Artifact Registry
Introduction
Artifact Registry enables you to centrally store artifacts and build dependencies as part of an integrated Google Cloud experience. Artifact Registry provides a single location for storing and managing your packages and Docker container images
Computational Sciences Unified Registry
Computational Sciences has a single unified artifact registry available for you use. The Artifact
Registry is hosted in GCP at jax-cs-registry.
What about Jfrog Artifactory?
We're working hard on the requisition process to purchase a Jfrog Artifactory subscription. We
will provide information on this resource once it becomes available. We anticipate that we will
be able to mirror the artifacts in jax-cs-registry GCP Artifact registry into Jfrog
Artifactory once available.
If the GCP Artifact registry does not meet you needs, please reach out to the #devops Slack
channel, or add a ticket to the DevOps Backlog
to prioritize a broader conversation about your needs.
Supported Artifacts
- Docker / OCI
- Name:
docker
- Name:
- Python / PyPI
- Name:
python
- Name:
- NPM
- Name:
npm
- Name:
- Java Maven
- Name:
maven
- Name:
Production, Testing and Development Registries
Each registry has a prod, dev, and test instance. The name of the production instance is
listed above, and the dev and test instances are appended with -dev and -test
respectively.
Access
The production and testing instances should only be written to by CI/CD automated
processes. There is a service account available in Bitbucket cloud that has permissions
to do this. All @jax.org users should have read access to production and testing
artifact registries.
All @jax.org users should have read and write access to all development
registries. These registers end with -dev.
Access for Service Accounts
If you need to allow services within a GCP project to read from the artifact registry, you will need to add the associated service account to the permissions for the repository or repositories you want to grant access to. You may need to do this if you are deploying an application to GKE, Cloud Run or performing an automated build that uses a package or artifact from the registry.
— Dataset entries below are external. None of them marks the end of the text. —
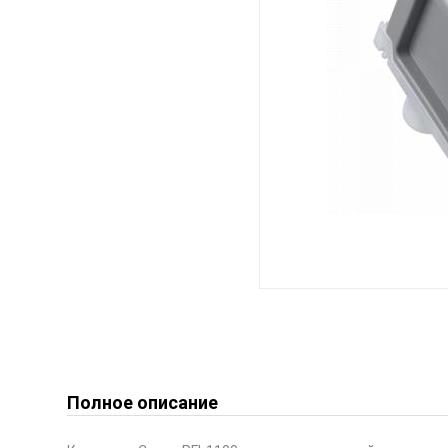
Полное описание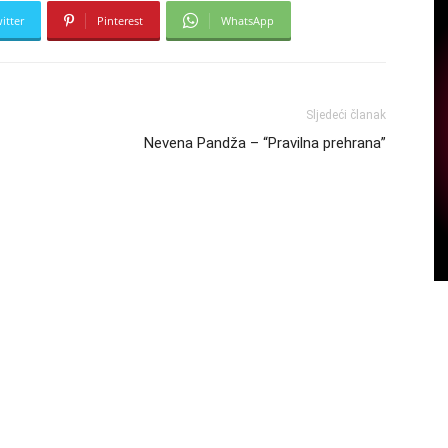
itter
Pinterest
WhatsApp
Sljedeći članak
Nevena Pandža – “Pravilna prehrana”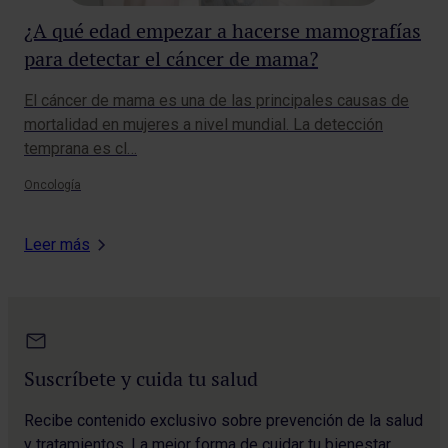
¿A qué edad empezar a hacerse mamografías
¿P
para detectar el cáncer de mama?
Sab
pue
El cáncer de mama es una de las principales causas de
pro
mortalidad en mujeres a nivel mundial. La detección
temprana es cl…
Onc
Oncología
Leer más
Suscríbete y cuida tu salud
Recibe contenido exclusivo sobre prevención de la salud
y tratamientos. La mejor forma de cuidar tu bienestar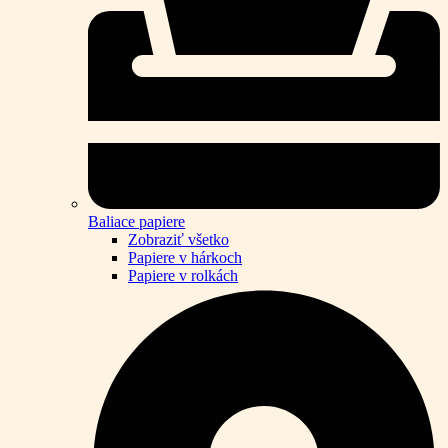
Baliace papiere
Zobraziť všetko
Papiere v hárkoch
Papiere v rolkách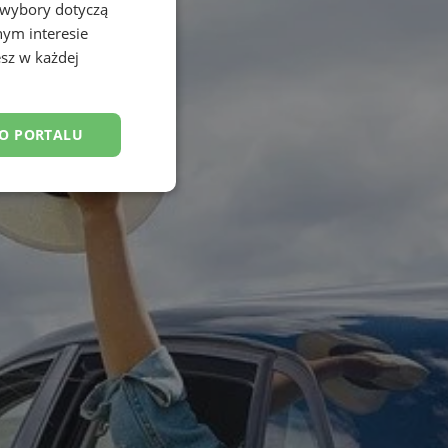
 wybory dotyczą
nym interesie
sz w każdej
DO PORTALU
esklasyfikowane
ane
owanie użytkownika i
j.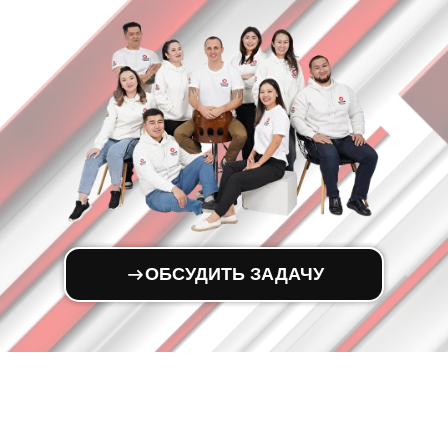
ОБСУДИТЬ ЗАДАЧУ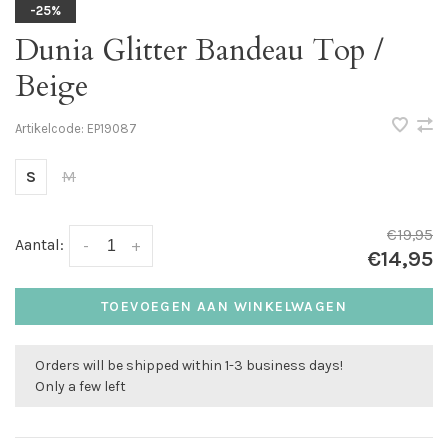
-25%
Dunia Glitter Bandeau Top /
Beige
Artikelcode:
EP19087
S
M
€19,95
Aantal:
-
+
€14,95
TOEVOEGEN AAN WINKELWAGEN
Orders will be shipped within 1-3 business days!
Only a few left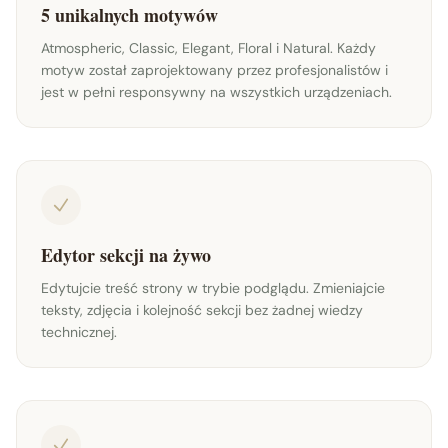
5 unikalnych motywów
Atmospheric, Classic, Elegant, Floral i Natural. Każdy
motyw został zaprojektowany przez profesjonalistów i
jest w pełni responsywny na wszystkich urządzeniach.
Edytor sekcji na żywo
Edytujcie treść strony w trybie podglądu. Zmieniajcie
teksty, zdjęcia i kolejność sekcji bez żadnej wiedzy
technicznej.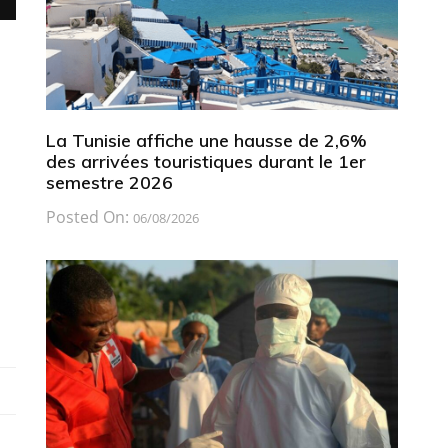
La Tunisie affiche une hausse de 2,6%
des arrivées touristiques durant le 1er
semestre 2026
Posted On:
06/08/2026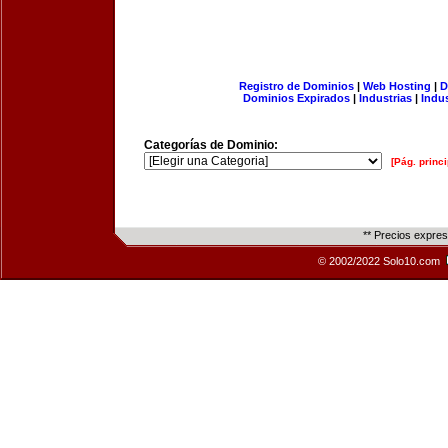
Registro de Dominios
|
Web Hosting
|
D
Dominios Expirados
|
Industrias
|
Indu
Categorías de Dominio:
[Pág. princi
** Precios expre
© 2002/2022 Solo10.com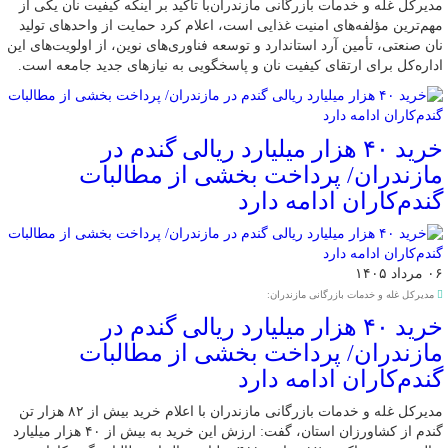
مدیرکل غله و خدمات بازرگانی مازندران‌با تأکید بر اینکه کیفیت نان یکی از
مهم‌ترین مؤلفه‌های امنیت غذایی است، اعلام کرد حمایت از واحدهای تولید
نان صنعتی، تأمین آرد استاندارد و توسعه فناوری‌های نوین، از اولویت‌های این
اداره‌کل برای ارتقای کیفیت نان و پاسخگویی به نیازهای جدید جامعه است.
خرید ۴۰ هزار میلیارد ریالی گندم در
مازندران/ پرداخت بخشی از مطالبات
گندم‌کاران ادامه دارد
۰۶ مرداد ۱۴۰۵
مدیرکل غله و خدمات بازرگانی مازندران:
خرید ۴۰ هزار میلیارد ریالی گندم در
مازندران/ پرداخت بخشی از مطالبات
گندم‌کاران ادامه دارد
مدیرکل غله و خدمات بازرگانی مازندران با اعلام خرید بیش از ۸۲ هزار تن
گندم از کشاورزان استان، گفت: ارزش این خرید به بیش از ۴۰ هزار میلیارد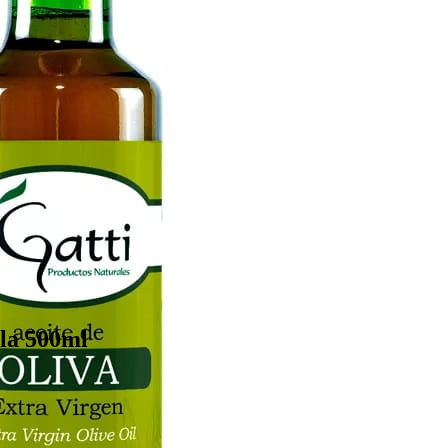
la 500ml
In general, processes that you set up that require access to the registry will need to be granted access to the registry.
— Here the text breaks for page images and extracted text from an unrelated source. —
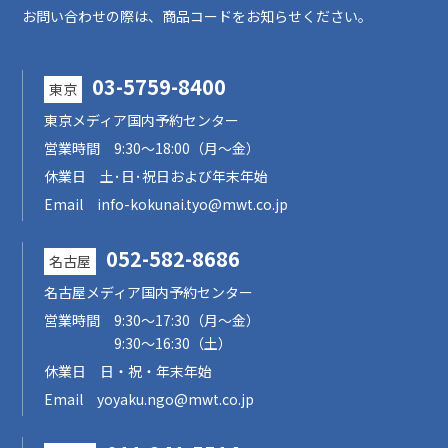
お問い合わせの際は、商品コードをお知らせください。
03-5759-8400
東京
東京メディア国内予約センター
営業時間 9:30～18:00（月～金）
休業日 土･日･祝日および年末年始
Email info-kokunai.tyo@mwt.co.jp
052-582-8686
名古屋
名古屋メディア国内予約センター
営業時間 9:30～17:30（月～金）
9:30～16:30（土）
休業日 日・祝・年末年始
Email yoyaku.ngo@mwt.co.jp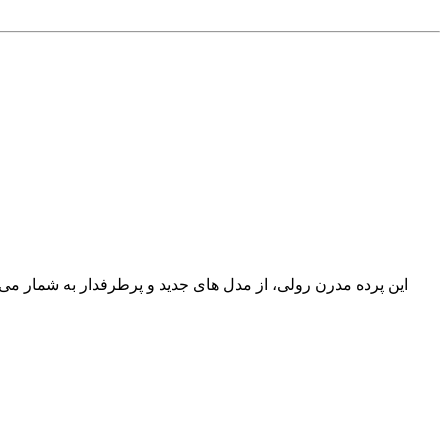
این پرده مدرن رولی، از مدل های جدید و پرطرفدار به شمار می ر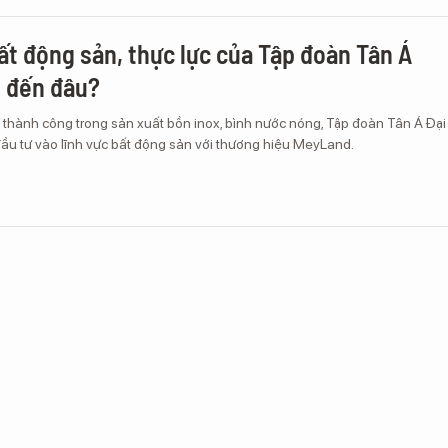
ất động sản, thực lực của Tập đoàn Tân Á
 đến đâu?
 thành công trong sản xuất bồn inox, bình nước nóng, Tập đoàn Tân Á Đại
ầu tư vào lĩnh vực bất động sản với thương hiệu MeyLand.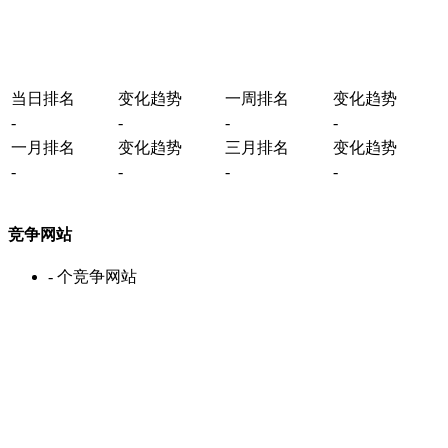
当日排名
变化趋势
一周排名
变化趋势
-
-
-
-
一月排名
变化趋势
三月排名
变化趋势
-
-
-
-
竞争网站
-
个竞争网站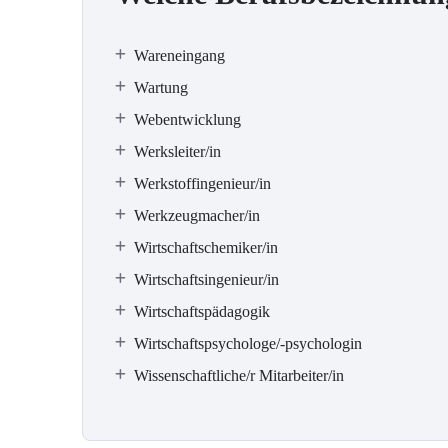
Wareneingang
Wartung
Webentwicklung
Werksleiter/in
Werkstoffingenieur/in
Werkzeugmacher/in
Wirtschaftschemiker/in
Wirtschaftsingenieur/in
Wirtschaftspädagogik
Wirtschaftspsychologe/-psychologin
Wissenschaftliche/r Mitarbeiter/in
To set up access for a service account, you will need to know the service account's email address. You can find this in the IAM section of the GCP console. Once you have the email address, an admin can add it to the permissions for the repository or repositories you want to grant access to.
Jax CS Registry Admins
Adding a Service Account to a Repository (for admins)
Ad admin can provide a service account read access by going to the artifact registry page in the jax-cs-registry GCP
project, selecting on the repository you want to grant access to, and clicking the "Show Info Panel" button on the top
right. This will open a panel on the right side of the screen. Click the "Permissions" tab and then click the "Add
Principal" button. Enter the service account's email address and select the role you want to grant to the service
account, in general this should only be the "Artifact Registry Reader" role.
Google Cloud Access
You will need access to Jax's Google Cloud. If you don't already have access, contact the RIT Service Desk.